O ensaio da volta de censura de obras artísticas, prática costumeira da ditadura militar que o governo Bolsonaro buscou resgatar, durou 22 dias.
Uma decisão da juíza Daniela Berwanger Martins, da 7ª Vara Federal do Rio de Janeiro, determinou a invalidade da censura federal ao filme “Como se Tornar o Pior Aluno da Escola”, de 2017, que o Ministério da Justiça proibiu de ser exibido num despacho publicado em 15 de março.
Apesar da tentativa do governo, o resgate da censura, extinta com a redemocratização, nunca “pegou”.
Apesar da proibição e de multa diária para a desobediência, as plataformas de streaming jamais tiraram o filme de seus catálogos. O grupo Globo, que disponibiliza a produção escrita e estrelada por Danilo Gentili nas plataformas Globoplay e Telecine, chegou a emitir comunicado afirmando que não aceitaria censura, porque “a decisão ofende o princípio da liberdade de expressão, é inconstitucional e, portanto, não pode ser cumprida”.
A tentativa de censura foi resultado de um movimento de perfis bolsonaristas das redes sociais que passaram a associar o filme à pedofilia por conta de uma cena envolvendo os dois protagonistas menores e o ator Fabio Porchat.

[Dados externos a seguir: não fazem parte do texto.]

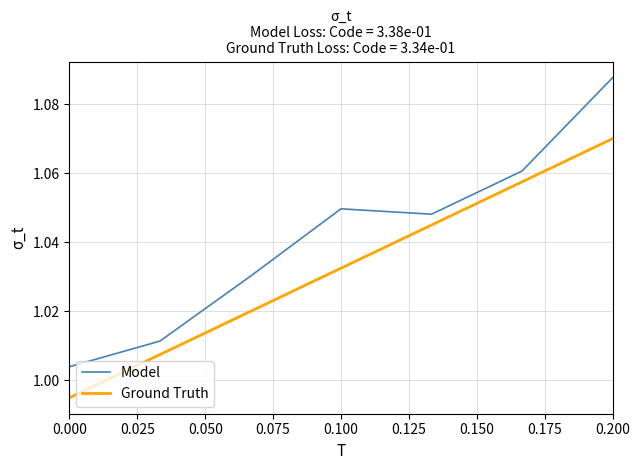

True or false: Ground Truth and Model intersect in this chart.

False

Um dia após a ordem de censura, o Ministério da Justiça mudou a classificação indicativa da obra: de 14 para 18 anos.
Foi com base nesta mudança que a juíza Daniela Berwanger Martins determinou a extinção da ordem de censura.

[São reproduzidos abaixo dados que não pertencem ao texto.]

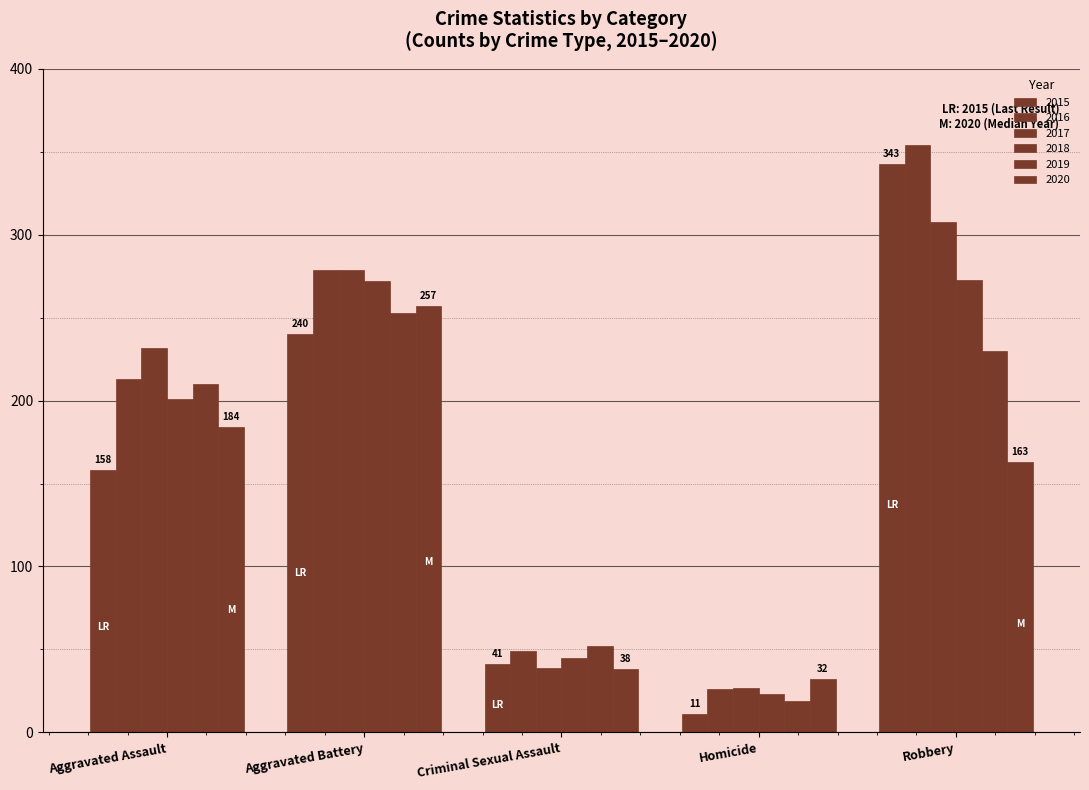

What is the label of the 4th bar from the right?

Aggravated Battery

“Considerando que falha na classificação indicativa do filme foi apontada como situação fática a dar ensejo à decisão, com a sua alteração para o limite máximo pela Senajus, o motivo indicado para o ato deixa de se fazer presente”, escreveu a juíza na decisão.
“Diante disso, é imperioso reconhecer que a decisão deixa de ter compatibilidade com a situação de fato que gerou a manifestação de vontade, tornando a motivação viciada e, consequentemente, retirando o atributo de validade do ato”, acrescentou.
A decisão atendeu o pedido do MPF (Ministério Público Federal), que no dia 18 de março ingressou com ação civil pública para derrubar a censura ao filme. “O objetivo dessa ação é corrigir uma violação à liberdade de expressão artística”, declarou o procurador da República Claudio Gheventer na ocasião.
A censura à produção de 2017 de Danilo Gentili foi a primeira de um filme desde o final da ditadura militar. Ela foi decidida cerca de 48 horas após “Como Se Tornar o Pior Aluno da Escola” passar a ser associado à pedofilia por perfis bolsonaristas e 24 horas após o ministro da Justiça Anderson Torres cobrar “providências” contra o filme.
Dias depois, o mesmo Anderson Torres teve uma postura radicalmente oposta em relação ao aplicativo Telegram. Denunciado por disseminar pedofilia, tráfico de drogas e armas, desinformação, discursos de ódio, propaganda nazista e outras barbaridades, o aplicativo que se recusava a obedecer a Justiça brasileira foi defendido pelo Ministro da Justiça com base no “direito de escolha”.
Em suas manifestações nas redes sociais e para a imprensa, Danilo Gentili sempre negou que o filme fizesse apologia à pedofilia e, pelo contrário, “vilaniza” esse tipo de crime.